■ Sezione testo
'''

Il carro procedeva controcorrente ed era fornito di una ruota idraulica immersa nel Naviglio: maggiore era la pendenza e quindi la spinta dell´acqua su di essa e maggiore era la velocità con cui procedeva il carro e, di conseguenza, l´imbarcazione. La curiosa invenzione suscitò interesse e speranze, attirando parecchi curiosi in occasione degli esperimenti. Ma poi sul Naviglio si continuò a navigare come sempre. Infatti, mentre sul Po nel 1844, veniva introdotto un servizio regolare di rimorchio col piroscafo Mocenigo tra Venezia e Mantova e l´anno successivo la linea proseguì fino a Pavia, progetti analoghi sul Naviglio Grande vennero abbandonati (forse anche per l´eccessivo moto ondoso che si causava, con pericolo di danni alle sponde). Ma non si voleva rinunciare all´idea di rendere anche qui più veloci le comunicazioni.  

  
                 
Nel 1841 si effettuò perciò un esperimento di navigazione con una gondola da Milano a Turbigo: trainata da due o tre cavalli, parve al Custode adattissima a navigare soprattutto perché, pur molto veloce, non arrecava alcun danno alle rive: "L´ondulazione è minima ed innocua e l´agitazione nel movimento in nulla pericolosa e diverrà ancora meno sensibile quando maggiore ne sia il carico". Ma non era un progetto nuovo: l´aveva già presentato nel 1830 un certo Luigi Delagardette di Cuggiono, che aveva anche elaborato le modalità del servizio: ogni gondola, con posti di prima e seconda classe, veniva trainata da quattro cavalli tanto in discesa che in risalita, oltre ad uno di scorta apprestato nelle stazioni di Gaggiano, Boffalora, Castelletto e Turbigo; da quest´ultima località a Milano, e viceversa, il viaggio non sarebbe durato più di sette ore, (mentre la barca-corriera ne impiegava tredici). Ma il biglietto di viaggio sarebbe stato più costoso e questa fu una delle cause del fallimento della proposta del 1830: "La classe povera, che è quasi la sola cui servono le barche-corriere, mal soffrirebbe l´aumento di tassa".

         
Iniziarono quindi nel 1841 le corse regolari delle gondole in posta, facendo anche servizio celere di corrispondenza. Ma i conducenti delle barche-corriere avevano presentato le loro lamentele per la concorrenza che subivano. Subito dopo iniziarono le prime emulazioni: essendo la celerità l´unico vantaggio offerto dalle gondole, la concorrenza andava fatta aumentando il numero dei cavalli al tiro delle barche-corriere. Fra i barcaioli nacquero malumori e sul canale si crearono situazioni pericolose: ogni conducente, sia di gondola che di barca-corriera, metteva al tiro quanti più cavalli poteva per aumentare la velocità, cosi che un continuo violento moto ondoso fece temere seri danni al canale. Il Custode, sempre vigile, stese subito un promemoria che iniziava cosi: "Per l´ondulazione soverchia che arrecano tanto le gondole quanto le barche-corriere rimorchianti il Naviglio, per la quantità dei cavalli che vi si attaccano, è necessario limitare il numero alla cifra quattro per ciascheduna, affinché dalla gara ora apertasi nelle corse non seguano danni alle opere pubbliche e private del canale".

'''

■ Compiti da svolgere
A) Nel testo sulla navigazione lungo il Naviglio, quante ore impiegava la barca-corriera sul tragitto fra Turbigo e Milano?
B) Riproduci fedelmente il passo del testo sul Naviglio da "Il carro procedeva" a "veloci le comunicazioni.".
C) Prosegui il testo sulla navigazione lungo il Naviglio Grande, riprendendo subito dopo la sua ultima frase.
Le righe che seguono costituiscono materiale a sé, distinto dal testo.

■ Sezione dati
'''

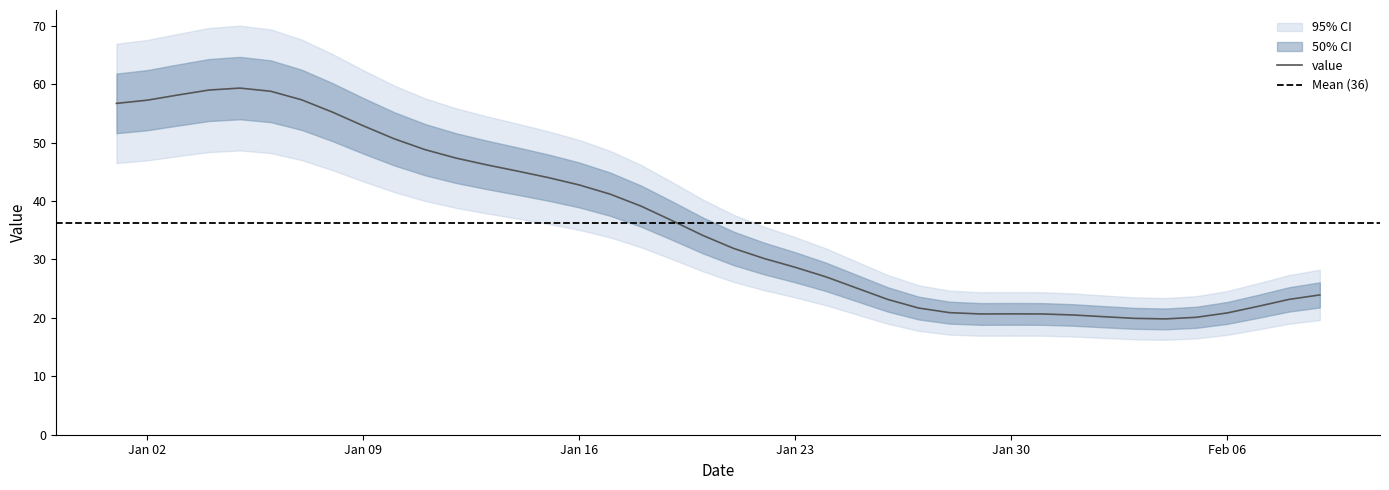

At which label does the data first exceed 34?

2023-01-01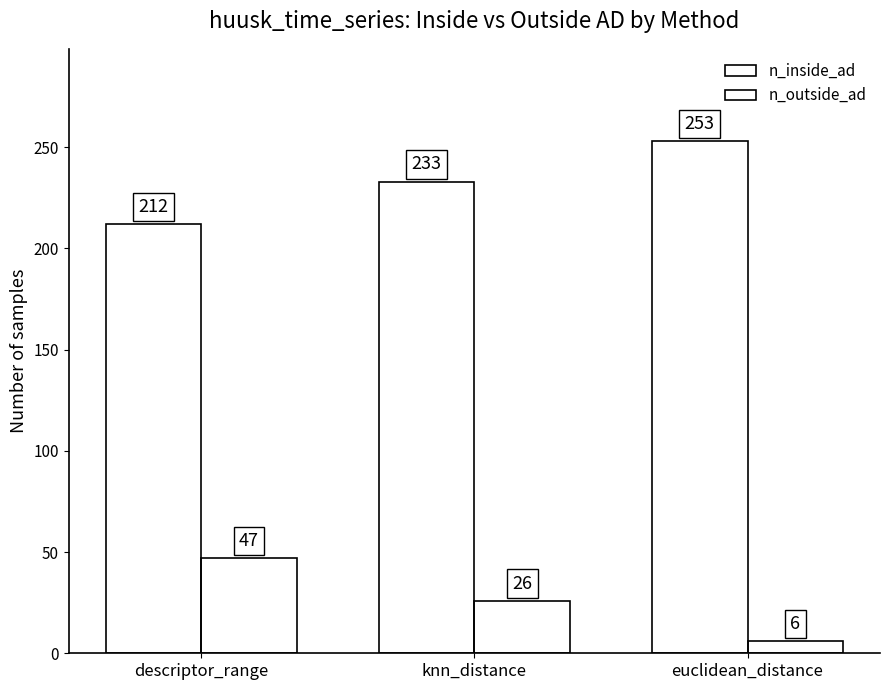

What is the label of the 1st bar from the right?

euclidean_distance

'''

■ Risposte fornite
A) Tredici ore.

B)
Il carro procedeva controcorrente ed era fornito di una ruota idraulica immersa nel Naviglio: maggiore era la pendenza e quindi la spinta dell´acqua su di essa e maggiore era la velocità con cui procedeva il carro e, di conseguenza, l´imbarcazione. La curiosa invenzione suscitò interesse e speranze, attirando parecchi curiosi in occasione degli esperimenti. Ma poi sul Naviglio si continuò a navigare come sempre. Infatti, mentre sul Po nel 1844, veniva introdotto un servizio regolare di rimorchio col piroscafo Mocenigo tra Venezia e Mantova e l´anno successivo la linea proseguì fino a Pavia, progetti analoghi sul Naviglio Grande vennero abbandonati (forse anche per l´eccessivo moto ondoso che si causava, con pericolo di danni alle sponde). Ma non si voleva rinunciare all´idea di rendere anche qui più veloci le comunicazioni.

C)
Il servizio di gondole fu subito sospeso e si rinunciò anche a continuarlo; nell´aprile del successivo 1842 se ne annunciava tuttavia la riattivazione. Non si sa con certezza fino a quando durò questo servizio particolare; certo è che agli inizi del ventesimo secolo il trasporto dei passeggeri avveniva ancora con i tradizionali, lentissimi barche. Mentre prima l´alternativa era fra l´economico viaggio sull´acqua, anche se lungo, ed il veloce, ma per pochi, mezzo privato (carrozze …), nei primi decenni dell´Ottocento si fanno sempre più frequenti le attivazioni di regolari corse di diligenze. Il primato del barchetto decadde con la ferrovia Milano-Vigevano, anch´essa parallela al canale.

Via canale avvenivano inoltre gli spostamenti delle nobili famiglie milanesi quando, all´inizio della buona stagione, lasciavano i loro palazzi cittadini per giungere alle proprietà agricole ed alle residenze di villeggiatura, situate lungo le sponde. Per questo motivo, tutti i parchi, che si affacciano sui navigli erano dotati di approdi, darsene o piccole insenature che consentivano un accesso diretto dal canale. Pur se di natura essenzialmente funzionale, gli approdi assumevano grande importanza nella organizzazione spaziale ed architettonica del giardino della villa, poiché diventavano lo sfondo ideale verso cui far convergere vialetti e visuali prospettiche.

(1)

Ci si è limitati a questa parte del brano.